There are countless ways to give your time and effort to strengthen and build your respective neighborhood. From participating in community councils to volunteering to serve with neighborhood groups, getting involved in your community not only builds up the place where you live, but it creates bonds between neighbors and truly builds a sense of camaraderie and sense of place.  For too long, too many have chosen to close their doors and picket fences.   Electing instead to stay inside a safe, often isolated, bubble of Anytown suburbia.  The results have turned neighbors into strangers in cases where it should be anything but.

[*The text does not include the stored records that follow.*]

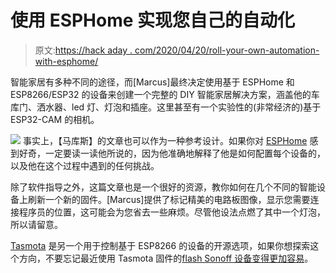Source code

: # 使用 ESPHome 实现您自己的自动化

> 原文:[https://hack aday . com/2020/04/20/roll-your-own-automation-with-esphome/](https://hackaday.com/2020/04/20/roll-your-own-automation-with-esphome/)

智能家居有多种不同的途径，而[Marcus]最终决定使用基于 ESPHome 和 ESP8266/ESP32 的设备来创建一个完整的 DIY 智能家居解决方案，涵盖他的车库门、洒水器、led 灯、灯泡和插座。这里甚至有一个实验性的(非常经济的)基于 ESP32-CAM 的相机。

[![](../Images/500b85d42d2e750a3cc3695bc18d253b.png)](https://hackaday.com/wp-content/uploads/2020/04/esp32-home-detail.jpg) 事实上，【马库斯】的文章也可以作为一种参考设计。如果你对 [ESPHome](https://esphome.io/) 感到好奇，一定要读一读他所说的，因为他准确地解释了他是如何配置每个设备的，以及他在这个过程中遇到的任何挑战。

除了软件指导之外，这篇文章也是一个很好的资源，教你如何在几个不同的智能设备上刷新一个新的固件。[Marcus]提供了标记精美的电路板图像，显示您需要连接程序员的位置，这可能会为您省去一些麻烦。尽管他设法点燃了其中一个灯泡，所以请留意。

[Tasmota](https://tasmota.github.io/docs/#/) 是另一个用于控制基于 ESP8266 的设备的开源选项，如果你想探索这个方向，不要忘记最近使用 Tasmota 固件的[flash Sonoff 设备变得更加容易](https://hackaday.com/2020/02/25/flashing-sonoff-devices-with-tasmota-gets-easier/)。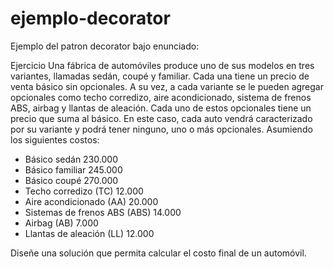 # ejemplo-decorator
Ejemplo del patron decorator bajo enunciado:

Ejercicio
Una fábrica de automóviles produce uno de sus modelos en tres variantes, llamadas sedán, coupé y familiar. Cada una tiene un precio de venta básico sin opcionales. A su vez, a cada variante se le pueden agregar opcionales como techo corredizo, aire acondicionado, sistema de frenos ABS, airbag y llantas de aleación. Cada uno de estos opcionales tiene un precio que suma al básico. En este caso, cada auto vendrá caracterizado por su variante y podrá tener ninguno, uno o más opcionales.
Asumiendo los siguientes costos:
* Básico sedán 230.000
* Básico familiar 245.000
* Básico coupé 270.000
* Techo corredizo (TC) 12.000
* Aire acondicionado (AA) 20.000
* Sistemas de frenos ABS (ABS) 14.000
* Airbag (AB) 7.000
* Llantas de aleación (LL) 12.000

Diseñe una solución que permita calcular el costo final de un automóvil.
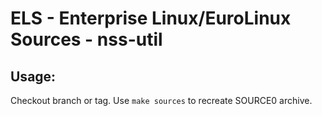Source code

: # ELS - Enterprise Linux/EuroLinux Sources - nss-util
 
## Usage:
  Checkout branch or tag. Use `make sources` to recreate  SOURCE0 archive.

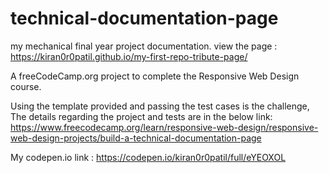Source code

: # technical-documentation-page

my mechanical final year project documentation.
view the page : https://kiran0r0patil.github.io/my-first-repo-tribute-page/

A freeCodeCamp.org project to complete the Responsive Web Design course.

Using the template provided and passing the test cases is the challenge,
The details regarding the project and tests are in the below link:
https://www.freecodecamp.org/learn/responsive-web-design/responsive-web-design-projects/build-a-technical-documentation-page

My codepen.io link :
https://codepen.io/kiran0r0patil/full/eYEOXOL
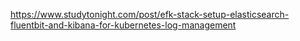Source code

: https://www.studytonight.com/post/efk-stack-setup-elasticsearch-fluentbit-and-kibana-for-kubernetes-log-management


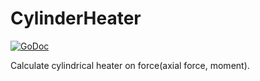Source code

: # CylinderHeater

[![GoDoc](https://godoc.org/github.com/Konstantin8105/CylinderHeater?status.svg)](https://godoc.org/github.com/Konstantin8105/CylinderHeater)

Calculate cylindrical heater on force(axial force, moment).
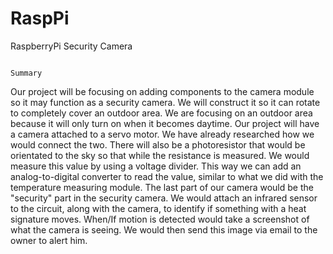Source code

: # RaspPi
RaspberryPi Security Camera

                                                                        Summary
Our project will be focusing on adding components to the camera module so it may function as a security camera. We will construct it so it can rotate to completely cover an outdoor area. We are focusing on an outdoor area because it will only turn on when it becomes daytime. Our project will have a camera attached to a servo motor. We have already researched how we would connect the two. There will also be a photoresistor that would be orientated to the sky so that while the resistance is measured. We would measure this value by using a voltage divider. This way we can add an analog-to-digital converter to read the value, similar to what we did with the temperature measuring module. The last part of our camera would be the "security" part in the security camera. We would attach an infrared sensor to the circuit, along with the camera, to identify if something with a heat signature moves. When/If motion is detected would take a screenshot of what the camera is seeing. We would then send this image via email to the owner to alert him.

It is not just Over-the-Rhine that calls for your involvement. There are 52 neighborhoods within the City of Cincinnati, and many more throughout the region, that all have needs, goals, and a heavily established “old guard” that is eventually going to want to retire. The time is now for this generation to become actively involved so that the torch of community responsibility can be passed to us.

As I looked around the room on Thursday evening I was surprised to see that I knew at least a third of the people in attendance. They are not just my friends. They are my neighbors, my community. And we are ready and excited to invest in our area, strengthening Cincinnati and making it an even better place to live.

We Love Cincinnati

  • Thanks for this piece Jenny. Well said. In the end, ‘community’ is the ultimate competitive edge for urbanism as the built environment found in our urban cores allows for community cohesion and brings people together in ways that suburban counterparts simply cannot achieve.

  • That really is an amazing turnout.

  • Thanks so much Jenny for articulating what is in the hearts and minds of us all in OTR! It’s absolutely amazing when such a diverse group of people come together to make positive change in our City! The Over-the-Rhine Chamber looks forward to working with everyone as we continue on our journey to revitalize our urban core!